Imanuel Setya Budi Harwanto, Pelaksana Harian Manager Humas Daop 5 Purwokerto, menjelaskan bahwa kesadaran pelanggan terhadap aturan bagasi menjadi faktor penting dalam menjaga ketertiban di dalam kabin. Berdasarkan standar yang berlaku, setiap penumpang dapat membawa barang bawaan maksimal 20 kilogram dengan volume tidak lebih dari 100 desimeter kubik dan jumlah maksimal empat koli. Dimensi setiap bagasi juga harus memenuhi batasan maksimal 70 kali 48 kali 30 sentimeter agar dapat ditempatkan pada rak penyimpanan.

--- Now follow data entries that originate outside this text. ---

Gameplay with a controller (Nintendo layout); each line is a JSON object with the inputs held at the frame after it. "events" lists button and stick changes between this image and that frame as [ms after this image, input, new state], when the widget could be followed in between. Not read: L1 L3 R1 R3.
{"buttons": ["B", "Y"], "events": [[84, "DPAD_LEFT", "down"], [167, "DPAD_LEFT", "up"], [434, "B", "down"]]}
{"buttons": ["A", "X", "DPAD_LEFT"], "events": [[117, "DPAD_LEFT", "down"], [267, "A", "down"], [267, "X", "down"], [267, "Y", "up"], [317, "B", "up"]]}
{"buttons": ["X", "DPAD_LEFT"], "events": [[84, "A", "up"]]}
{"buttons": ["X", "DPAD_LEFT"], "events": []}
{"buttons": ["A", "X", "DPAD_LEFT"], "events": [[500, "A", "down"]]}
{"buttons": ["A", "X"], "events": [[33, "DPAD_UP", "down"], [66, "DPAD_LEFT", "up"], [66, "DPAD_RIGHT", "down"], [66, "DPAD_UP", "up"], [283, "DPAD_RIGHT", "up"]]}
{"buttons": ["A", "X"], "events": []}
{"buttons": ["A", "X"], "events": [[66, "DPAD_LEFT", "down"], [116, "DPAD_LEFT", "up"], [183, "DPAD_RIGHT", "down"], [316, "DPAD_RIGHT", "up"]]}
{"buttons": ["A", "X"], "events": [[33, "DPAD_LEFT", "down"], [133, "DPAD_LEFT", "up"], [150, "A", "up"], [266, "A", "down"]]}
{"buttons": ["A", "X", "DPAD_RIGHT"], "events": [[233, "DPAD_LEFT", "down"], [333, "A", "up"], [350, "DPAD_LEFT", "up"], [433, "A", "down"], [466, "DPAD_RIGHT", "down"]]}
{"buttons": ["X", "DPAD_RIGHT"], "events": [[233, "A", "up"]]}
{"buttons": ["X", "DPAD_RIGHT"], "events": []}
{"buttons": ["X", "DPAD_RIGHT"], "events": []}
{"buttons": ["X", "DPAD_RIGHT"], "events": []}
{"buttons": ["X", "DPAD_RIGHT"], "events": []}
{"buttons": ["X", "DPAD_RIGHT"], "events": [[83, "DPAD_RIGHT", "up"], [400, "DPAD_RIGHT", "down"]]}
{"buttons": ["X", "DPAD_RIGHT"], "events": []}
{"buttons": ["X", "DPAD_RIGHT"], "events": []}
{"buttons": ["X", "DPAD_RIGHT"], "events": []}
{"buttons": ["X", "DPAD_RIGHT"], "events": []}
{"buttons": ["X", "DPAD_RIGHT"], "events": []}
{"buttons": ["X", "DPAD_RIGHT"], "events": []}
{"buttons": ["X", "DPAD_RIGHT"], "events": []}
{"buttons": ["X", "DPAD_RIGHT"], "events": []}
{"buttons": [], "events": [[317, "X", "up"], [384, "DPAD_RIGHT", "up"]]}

Selain batasan ukuran dan berat, KAI juga menetapkan sejumlah larangan terkait jenis barang yang boleh dibawa ke dalam kabin. “Binatang, narkotika, senjata tajam maupun api, bahan mudah meledak, dan benda berbau menyengat atau berisiko mengganggu kesehatan dan keselamatan penumpang lain tidak diperkenankan dibawa,” jelas Imanuel. Petugas boarding memiliki kewenangan penuh untuk menolak barang bawaan yang dianggap membahayakan atau tidak layak, meskipun tidak tercantum secara eksplisit dalam daftar larangan.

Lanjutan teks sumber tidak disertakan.